UHY Hacker Young, analysing data from the HMRC Let Property Campaign, says London commuter towns make up all the top five hotspots for tax avoidance by buy to let landlords .

Ilford had the highest number of landlords per capita in the country admitting that they have underpaid the tax on their property income in the last year (14.3 landlords per 100,000 people). 

In second place was Slough, with 12.6 landlords admitting they had underpaid tax per 100,000, followed by Dartford (12.1), Luton (11.6) and Enfield (11.3).

These disclosures of tax avoidance by buy to let landlords were made under HMRC’s Let Property Campaign. 

The campaign proactively mail shots buy to let landlords suspected of avoiding tax on their rental income warning them of the consequences of tax avoidance.

The campaign has been successful at encouraging millions of buy-to-let landlords to come forward and declare unpaid tax – partly to avoid a full-blown tax investigation. 

The total amount of additional tax collected by HMRC through the campaign amounted to £17.7m in the last year.

UHY Hacker Young claims that HMRC’s Connect AI system detects targets for the Let Property Campaign by automatically cross-referencing data from sources including council tax bills, the Land Registry and even Rightmove and Zoopla listings.

Buy to let is seen as a relatively accessible investment for individuals, with almost 2.7m private landlords in the UK. 

However, many buy to let landlords are not professional investors and may fail to seek professional tax advice, potentially leading to mistakes and omissions in tax returns.

Neela Chauhan, partner at UHY Hacker Young, says: “HMRC sees rich pickings in the buy to let market in terms of unpaid tax.
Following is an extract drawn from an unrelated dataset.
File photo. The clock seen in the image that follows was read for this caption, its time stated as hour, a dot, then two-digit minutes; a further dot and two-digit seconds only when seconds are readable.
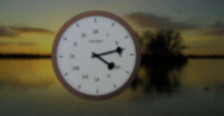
4.13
The amounts collected from landlords who have voluntarily come forward suggest they may be right in their assessment.

“Landlords leave themselves vulnerable to prosecution and even a prison sentence if they fail to declare the correct amount of rental income or pay Capital Gains Tax on the sale of buy to let properties.

“Given the consequences of laying low, proactively admitting a possible error to HMRC is unquestionably the prudent course of action.”